Do your research on your prospects before talking to them. Check them out on LinkedIn. See if they’ve written articles anywhere. See where they went to school. See you if you have contacts in common.
When you’re on a sales call, it’s really helpful if you can find a way to connect with the person you’re speaking to beyond the topic at hand. Build a personal rapport. Everyone you’ll talk to is so busy, and if you can humanize yourself by finding a common ground, your prospect will be far more ready to listen.
6. On the call, do more listening than talking.
Women have been shown to speak more than men -- nearly 13,000 words a day more! And yet, the most important thing you can do while you’re out on a sales call is to listen. Get your points across succinctly, and ask lots of questions of your prospect. Make the discussion interactive. And let your prospect set the pace!

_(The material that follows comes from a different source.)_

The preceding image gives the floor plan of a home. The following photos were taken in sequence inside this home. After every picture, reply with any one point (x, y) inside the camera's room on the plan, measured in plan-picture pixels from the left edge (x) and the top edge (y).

In addition, try to gather information to help you refine your pitch. Solicit feedback about your product or service so you can make adjustments that will make your proposition more “sellable.”
7. Email THE SAME DAY to say thank you, and reiterate your value proposition.

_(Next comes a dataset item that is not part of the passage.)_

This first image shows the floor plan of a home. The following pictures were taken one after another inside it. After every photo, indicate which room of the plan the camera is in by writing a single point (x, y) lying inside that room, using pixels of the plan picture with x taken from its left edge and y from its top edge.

I’m a big fan of same day follow-up. It shows your prospect that you are really eager to get their business, and you’re really on top of stuff. And, if you do it right away, the conversation will still be fresh in your mind.
When following up, play back key points from your discussion. And share a recap of the key reasons the person should buy from you.
8. Follow up. Then follow up again.
Woody Allen famously said 80% of success is showing up. But I’ve actually found that in sales 80% of success is following up. Persistence is critical, and can be especially tricky for women who can feel nervous about being too aggressive. Don't hold back - follow-up can often be the difference between winning and losing the business.
9. Be OK walking away.
If you’re hearing “no” -- or simply hearing radio silence -- it’s ok to walk away. Often, giving your prospect some space is a good idea. You may never know why the lead went cold...but it may often have nothing at all to do with you!
So walk away -- and put it out of your mind. Assume the time wasn’t right and move on to the next name down the list. Don’t take it personally! (Which is just so hard for women to do.)
10. Follow up again
...but don’t forget to check back in 2-3 months later. Perhaps you’ll catch them at a better time. And, your follow up will remind them that you care about winning their business.
More than anything, it’s important to think of the sale as solving a problem for your customer. As Imperiale says, “if you can think of what you’re doing as helping someone, it will feel like the halogen is shining less on you.” And that may be just the thing that can transform you into a fantastic female salesperson.